Sunday, April 18, 2010

Davis Wins Admiration, Not Tournament

There are times when golf and its protectors can make the game more than it is, fawning over its basic reliance on honesty and self-policing.

It brings to mind the old line from the great Bobby Jones who, when asked about feeling good about calling a penalty on himself said, in effect, "You might as well praise a man for not robbing a bank."

Then you see Brian Davis call a two-stroke penalty on himself on the first hole of a sudden-death playoff with Jim Furyk in the Verizon Heritage, essentially killing his chance of winning his first PGA Tour event, and it reminds you that the rules mean something in golf.

Ever see a football coach call holding on his own team?

Ever see a basketball coach admit his guy traveled?

They like to claim they're protecting their teams when they try to bend the rules to their advantage.

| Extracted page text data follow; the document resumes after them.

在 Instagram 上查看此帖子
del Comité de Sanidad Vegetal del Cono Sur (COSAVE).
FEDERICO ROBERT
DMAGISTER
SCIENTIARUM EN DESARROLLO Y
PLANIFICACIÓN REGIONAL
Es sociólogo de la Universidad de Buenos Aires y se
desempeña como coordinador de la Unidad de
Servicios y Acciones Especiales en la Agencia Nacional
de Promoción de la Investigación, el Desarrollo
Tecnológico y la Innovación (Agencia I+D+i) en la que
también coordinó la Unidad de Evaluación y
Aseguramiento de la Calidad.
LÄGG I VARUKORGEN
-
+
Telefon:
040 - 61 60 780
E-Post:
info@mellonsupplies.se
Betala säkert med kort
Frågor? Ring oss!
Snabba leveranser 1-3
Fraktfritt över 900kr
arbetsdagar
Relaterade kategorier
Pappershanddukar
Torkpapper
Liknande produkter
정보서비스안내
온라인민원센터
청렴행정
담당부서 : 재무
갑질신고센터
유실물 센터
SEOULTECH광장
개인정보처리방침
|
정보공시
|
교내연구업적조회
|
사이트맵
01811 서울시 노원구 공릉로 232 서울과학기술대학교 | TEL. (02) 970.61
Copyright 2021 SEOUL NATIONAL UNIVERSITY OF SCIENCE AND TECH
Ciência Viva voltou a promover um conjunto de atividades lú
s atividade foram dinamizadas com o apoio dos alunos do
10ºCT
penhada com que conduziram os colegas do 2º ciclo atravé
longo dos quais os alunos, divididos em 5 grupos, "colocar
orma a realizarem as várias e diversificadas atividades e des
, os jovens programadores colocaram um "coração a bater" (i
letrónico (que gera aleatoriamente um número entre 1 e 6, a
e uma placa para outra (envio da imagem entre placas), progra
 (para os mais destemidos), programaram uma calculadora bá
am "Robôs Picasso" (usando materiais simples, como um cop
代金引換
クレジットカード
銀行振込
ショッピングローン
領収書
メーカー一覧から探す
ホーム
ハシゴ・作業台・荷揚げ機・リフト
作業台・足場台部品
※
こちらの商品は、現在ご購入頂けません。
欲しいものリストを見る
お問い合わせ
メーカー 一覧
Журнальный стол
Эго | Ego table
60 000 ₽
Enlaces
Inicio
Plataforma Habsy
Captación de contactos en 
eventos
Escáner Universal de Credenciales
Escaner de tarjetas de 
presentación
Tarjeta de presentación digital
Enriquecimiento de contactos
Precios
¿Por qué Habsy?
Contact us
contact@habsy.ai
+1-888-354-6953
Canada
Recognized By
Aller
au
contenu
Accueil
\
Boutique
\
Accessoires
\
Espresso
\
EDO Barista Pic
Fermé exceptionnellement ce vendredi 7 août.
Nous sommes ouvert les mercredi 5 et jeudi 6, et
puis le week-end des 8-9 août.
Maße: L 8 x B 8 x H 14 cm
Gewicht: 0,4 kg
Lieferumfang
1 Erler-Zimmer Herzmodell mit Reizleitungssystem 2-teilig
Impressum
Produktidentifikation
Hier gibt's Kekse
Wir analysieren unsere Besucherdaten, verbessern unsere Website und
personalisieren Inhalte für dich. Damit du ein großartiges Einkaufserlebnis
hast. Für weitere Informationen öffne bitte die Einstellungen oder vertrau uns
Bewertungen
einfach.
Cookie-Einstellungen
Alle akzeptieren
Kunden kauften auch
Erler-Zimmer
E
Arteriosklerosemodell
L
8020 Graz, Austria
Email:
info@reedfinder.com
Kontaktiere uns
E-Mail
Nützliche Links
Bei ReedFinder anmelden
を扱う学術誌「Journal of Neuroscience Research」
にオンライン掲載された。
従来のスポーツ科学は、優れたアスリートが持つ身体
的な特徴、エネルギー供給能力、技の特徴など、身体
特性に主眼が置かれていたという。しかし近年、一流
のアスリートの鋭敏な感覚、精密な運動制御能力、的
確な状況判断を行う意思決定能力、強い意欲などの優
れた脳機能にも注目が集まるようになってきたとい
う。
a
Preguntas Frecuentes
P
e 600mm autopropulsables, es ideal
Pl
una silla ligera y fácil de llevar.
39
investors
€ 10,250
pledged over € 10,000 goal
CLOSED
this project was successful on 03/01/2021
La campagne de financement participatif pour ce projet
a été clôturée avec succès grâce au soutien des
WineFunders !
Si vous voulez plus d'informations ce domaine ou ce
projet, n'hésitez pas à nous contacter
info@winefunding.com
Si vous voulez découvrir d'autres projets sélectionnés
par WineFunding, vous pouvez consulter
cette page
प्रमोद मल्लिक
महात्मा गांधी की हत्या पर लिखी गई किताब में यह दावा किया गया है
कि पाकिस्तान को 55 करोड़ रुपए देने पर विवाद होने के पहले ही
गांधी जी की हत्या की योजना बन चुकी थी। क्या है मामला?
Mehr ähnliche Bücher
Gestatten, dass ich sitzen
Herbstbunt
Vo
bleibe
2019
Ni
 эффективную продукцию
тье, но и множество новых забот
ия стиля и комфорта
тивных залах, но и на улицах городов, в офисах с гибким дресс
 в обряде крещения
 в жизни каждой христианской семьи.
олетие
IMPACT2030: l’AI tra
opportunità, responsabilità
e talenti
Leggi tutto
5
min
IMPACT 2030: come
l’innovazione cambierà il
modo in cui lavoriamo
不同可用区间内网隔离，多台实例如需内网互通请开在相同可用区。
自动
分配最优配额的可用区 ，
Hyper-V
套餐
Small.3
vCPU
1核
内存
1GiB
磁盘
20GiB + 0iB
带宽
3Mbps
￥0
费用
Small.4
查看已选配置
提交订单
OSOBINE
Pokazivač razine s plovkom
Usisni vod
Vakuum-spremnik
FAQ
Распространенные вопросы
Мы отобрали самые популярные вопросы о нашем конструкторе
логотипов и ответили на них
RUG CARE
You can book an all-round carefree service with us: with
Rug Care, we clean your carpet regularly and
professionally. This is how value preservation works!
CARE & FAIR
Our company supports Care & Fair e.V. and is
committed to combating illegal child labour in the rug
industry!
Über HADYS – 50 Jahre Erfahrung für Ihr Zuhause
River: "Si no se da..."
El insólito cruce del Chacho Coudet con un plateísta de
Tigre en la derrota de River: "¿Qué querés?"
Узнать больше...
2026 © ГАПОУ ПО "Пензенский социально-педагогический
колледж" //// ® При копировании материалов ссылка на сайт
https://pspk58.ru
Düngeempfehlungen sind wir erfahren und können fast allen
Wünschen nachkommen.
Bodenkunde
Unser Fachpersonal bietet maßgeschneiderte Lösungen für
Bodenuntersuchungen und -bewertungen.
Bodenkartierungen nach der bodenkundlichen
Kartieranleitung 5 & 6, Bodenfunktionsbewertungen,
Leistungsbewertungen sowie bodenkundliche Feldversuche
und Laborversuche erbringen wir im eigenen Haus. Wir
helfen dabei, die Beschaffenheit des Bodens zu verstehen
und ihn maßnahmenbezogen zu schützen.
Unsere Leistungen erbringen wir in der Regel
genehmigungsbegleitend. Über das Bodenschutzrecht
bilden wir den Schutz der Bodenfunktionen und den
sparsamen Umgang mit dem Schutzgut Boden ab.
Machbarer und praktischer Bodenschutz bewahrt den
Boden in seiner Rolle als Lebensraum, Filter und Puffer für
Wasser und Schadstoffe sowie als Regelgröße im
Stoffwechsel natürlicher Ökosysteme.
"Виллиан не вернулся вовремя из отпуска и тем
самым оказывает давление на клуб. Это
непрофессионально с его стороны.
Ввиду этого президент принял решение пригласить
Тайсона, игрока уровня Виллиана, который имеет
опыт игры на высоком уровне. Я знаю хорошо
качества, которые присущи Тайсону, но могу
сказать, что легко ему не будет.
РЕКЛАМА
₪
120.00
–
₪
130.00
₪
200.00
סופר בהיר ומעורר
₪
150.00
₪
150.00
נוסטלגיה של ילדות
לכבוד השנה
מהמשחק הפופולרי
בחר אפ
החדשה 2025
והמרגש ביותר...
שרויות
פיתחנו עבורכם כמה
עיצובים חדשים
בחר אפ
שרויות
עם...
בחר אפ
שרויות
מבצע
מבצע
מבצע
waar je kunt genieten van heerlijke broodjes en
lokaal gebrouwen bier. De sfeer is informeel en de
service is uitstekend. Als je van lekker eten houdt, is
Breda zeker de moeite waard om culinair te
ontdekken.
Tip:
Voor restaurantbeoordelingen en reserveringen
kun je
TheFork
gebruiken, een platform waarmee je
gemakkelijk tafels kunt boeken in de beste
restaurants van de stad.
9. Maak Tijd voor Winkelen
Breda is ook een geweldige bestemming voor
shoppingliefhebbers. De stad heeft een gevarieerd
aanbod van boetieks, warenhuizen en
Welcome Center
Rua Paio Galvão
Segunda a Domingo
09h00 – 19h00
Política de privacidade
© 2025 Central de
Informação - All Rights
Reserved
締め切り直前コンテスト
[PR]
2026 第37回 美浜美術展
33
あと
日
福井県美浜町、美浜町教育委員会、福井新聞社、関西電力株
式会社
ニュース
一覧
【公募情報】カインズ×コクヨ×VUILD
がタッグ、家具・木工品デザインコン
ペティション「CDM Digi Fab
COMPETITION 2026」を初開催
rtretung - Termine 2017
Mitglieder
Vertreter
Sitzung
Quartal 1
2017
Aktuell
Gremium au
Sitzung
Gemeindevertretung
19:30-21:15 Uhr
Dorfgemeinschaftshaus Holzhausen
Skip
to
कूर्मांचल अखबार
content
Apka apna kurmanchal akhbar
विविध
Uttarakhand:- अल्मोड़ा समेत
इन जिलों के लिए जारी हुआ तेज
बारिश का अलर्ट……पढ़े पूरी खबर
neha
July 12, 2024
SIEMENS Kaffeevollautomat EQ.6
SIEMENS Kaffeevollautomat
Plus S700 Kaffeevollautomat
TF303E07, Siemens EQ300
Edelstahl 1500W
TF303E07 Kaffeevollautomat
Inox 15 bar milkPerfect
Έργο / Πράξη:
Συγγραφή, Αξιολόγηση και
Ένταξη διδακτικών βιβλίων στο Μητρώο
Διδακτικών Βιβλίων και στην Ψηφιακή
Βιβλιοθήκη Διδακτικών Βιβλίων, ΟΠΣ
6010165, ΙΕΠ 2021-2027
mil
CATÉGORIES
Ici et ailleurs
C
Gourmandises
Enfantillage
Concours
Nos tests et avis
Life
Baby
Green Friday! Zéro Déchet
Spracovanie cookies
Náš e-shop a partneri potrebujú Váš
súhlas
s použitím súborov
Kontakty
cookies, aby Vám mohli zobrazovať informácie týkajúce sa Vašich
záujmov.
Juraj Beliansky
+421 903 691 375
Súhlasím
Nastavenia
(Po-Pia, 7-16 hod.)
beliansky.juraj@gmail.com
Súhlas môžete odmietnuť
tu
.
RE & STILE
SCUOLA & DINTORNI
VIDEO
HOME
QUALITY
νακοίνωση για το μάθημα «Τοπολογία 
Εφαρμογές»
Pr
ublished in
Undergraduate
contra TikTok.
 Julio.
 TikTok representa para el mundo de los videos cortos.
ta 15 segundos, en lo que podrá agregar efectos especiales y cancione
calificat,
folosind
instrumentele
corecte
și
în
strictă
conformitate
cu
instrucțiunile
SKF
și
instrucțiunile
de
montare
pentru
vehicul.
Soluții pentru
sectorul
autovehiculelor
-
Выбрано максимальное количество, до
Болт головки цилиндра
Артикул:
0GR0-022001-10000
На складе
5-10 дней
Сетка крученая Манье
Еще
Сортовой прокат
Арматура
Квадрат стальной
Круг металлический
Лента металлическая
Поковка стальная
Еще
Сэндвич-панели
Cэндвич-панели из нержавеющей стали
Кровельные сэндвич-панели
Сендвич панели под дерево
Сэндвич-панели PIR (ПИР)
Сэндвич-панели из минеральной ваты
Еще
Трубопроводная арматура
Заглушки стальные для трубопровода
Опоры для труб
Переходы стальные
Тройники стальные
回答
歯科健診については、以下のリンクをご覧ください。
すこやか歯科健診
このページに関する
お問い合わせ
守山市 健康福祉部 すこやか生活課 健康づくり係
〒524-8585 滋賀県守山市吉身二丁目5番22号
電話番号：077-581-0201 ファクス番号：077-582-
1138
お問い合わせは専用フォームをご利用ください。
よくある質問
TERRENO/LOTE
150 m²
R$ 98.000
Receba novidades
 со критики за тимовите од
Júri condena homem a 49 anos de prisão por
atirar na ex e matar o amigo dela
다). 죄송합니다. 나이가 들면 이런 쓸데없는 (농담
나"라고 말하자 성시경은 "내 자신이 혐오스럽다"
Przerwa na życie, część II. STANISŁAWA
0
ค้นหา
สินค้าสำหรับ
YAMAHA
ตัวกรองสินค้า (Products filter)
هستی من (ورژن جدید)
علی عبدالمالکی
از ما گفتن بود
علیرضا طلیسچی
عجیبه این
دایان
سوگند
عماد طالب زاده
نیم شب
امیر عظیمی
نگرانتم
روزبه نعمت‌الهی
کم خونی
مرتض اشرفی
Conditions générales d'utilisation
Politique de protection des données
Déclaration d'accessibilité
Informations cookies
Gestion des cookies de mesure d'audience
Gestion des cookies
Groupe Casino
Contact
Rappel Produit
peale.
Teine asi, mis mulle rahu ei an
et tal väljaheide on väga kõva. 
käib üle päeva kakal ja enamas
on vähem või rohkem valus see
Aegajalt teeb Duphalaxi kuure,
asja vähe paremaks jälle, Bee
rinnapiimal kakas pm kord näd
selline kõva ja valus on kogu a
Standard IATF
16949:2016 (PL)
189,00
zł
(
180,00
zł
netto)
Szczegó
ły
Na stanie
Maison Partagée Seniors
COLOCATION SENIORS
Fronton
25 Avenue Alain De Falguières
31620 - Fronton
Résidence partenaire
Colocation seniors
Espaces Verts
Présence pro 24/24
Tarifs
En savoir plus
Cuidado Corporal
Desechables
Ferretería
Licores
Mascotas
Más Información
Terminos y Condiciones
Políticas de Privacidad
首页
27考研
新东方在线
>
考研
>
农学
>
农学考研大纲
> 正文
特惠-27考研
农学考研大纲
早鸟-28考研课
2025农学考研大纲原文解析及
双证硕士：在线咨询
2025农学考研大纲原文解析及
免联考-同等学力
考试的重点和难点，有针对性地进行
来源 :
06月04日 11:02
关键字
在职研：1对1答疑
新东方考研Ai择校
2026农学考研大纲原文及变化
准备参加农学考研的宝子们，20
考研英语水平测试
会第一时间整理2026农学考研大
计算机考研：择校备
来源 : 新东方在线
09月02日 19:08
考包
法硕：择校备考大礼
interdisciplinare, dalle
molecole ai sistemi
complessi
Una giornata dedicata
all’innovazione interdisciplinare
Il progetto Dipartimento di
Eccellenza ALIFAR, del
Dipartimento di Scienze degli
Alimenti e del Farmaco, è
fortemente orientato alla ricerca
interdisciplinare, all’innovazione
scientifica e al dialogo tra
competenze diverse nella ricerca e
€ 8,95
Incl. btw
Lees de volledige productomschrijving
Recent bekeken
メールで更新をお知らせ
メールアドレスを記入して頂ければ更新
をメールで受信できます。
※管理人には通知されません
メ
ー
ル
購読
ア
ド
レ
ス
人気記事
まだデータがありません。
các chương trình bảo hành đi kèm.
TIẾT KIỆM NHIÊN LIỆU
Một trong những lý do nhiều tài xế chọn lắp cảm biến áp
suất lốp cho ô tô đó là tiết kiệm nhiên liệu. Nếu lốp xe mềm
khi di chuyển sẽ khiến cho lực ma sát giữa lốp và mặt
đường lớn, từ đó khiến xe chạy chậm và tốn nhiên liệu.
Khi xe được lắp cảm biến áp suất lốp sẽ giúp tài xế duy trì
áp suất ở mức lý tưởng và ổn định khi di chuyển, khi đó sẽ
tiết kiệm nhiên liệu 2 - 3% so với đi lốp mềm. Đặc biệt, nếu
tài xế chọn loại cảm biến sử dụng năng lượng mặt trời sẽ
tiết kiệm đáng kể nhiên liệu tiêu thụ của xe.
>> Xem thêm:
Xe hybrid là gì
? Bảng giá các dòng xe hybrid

Golf, though, is different.

You can use the rules to your advantage and should. When Jim Furyk hit his approach shot into the same 18th hole hazard Davis did on Friday afternoon, he was able to mark where his ball crossed the hazard, take his relief and wind up on the green putting for par.

When Davis thought he ticked a loose reed on his backswing while playing his third shot from the hazard, he asked PGA Tour official Slugger White to check to be sure it had happened. White, standing a few feet away, hadn't seen the violation but when he asked his colleague Mike Shea to check the replay, Davis was right.

While a few people in skyboxes began to boo when the television announced the two-stroke penalty, they apparently weren't aware Davis had called the penalty on himself.

It cost him a chance to win the tournament but it won him a world of respect.

"To be there in the battle and have an opportunity to win the tournament and then call a penalty on yourself has got to be extremely disappointing," Furyk said. "I respect and admire what he did."

It's not the first time players have done something like Davis did. Players routinely call penalties on themselves, even when it has cost them tournaments.

"It will all come back to him in spades, tenfold," White, the PGA Tour offcial, said.

It should.


Minus3 said...

Please explain the rule. I know you can not improve your lie with your practice swing, i.e. knocking leaves or a branch off during practice swings, but I was unaware of a penalty that could occur during your actual swing.

Anonymous said...

It's because it was a Loose Impediment in a Hazard. It would basically be the same thing as moving sand on your backswing in a bunker. If the reed was still attached to the ground you could touch it on the backswing without penalty.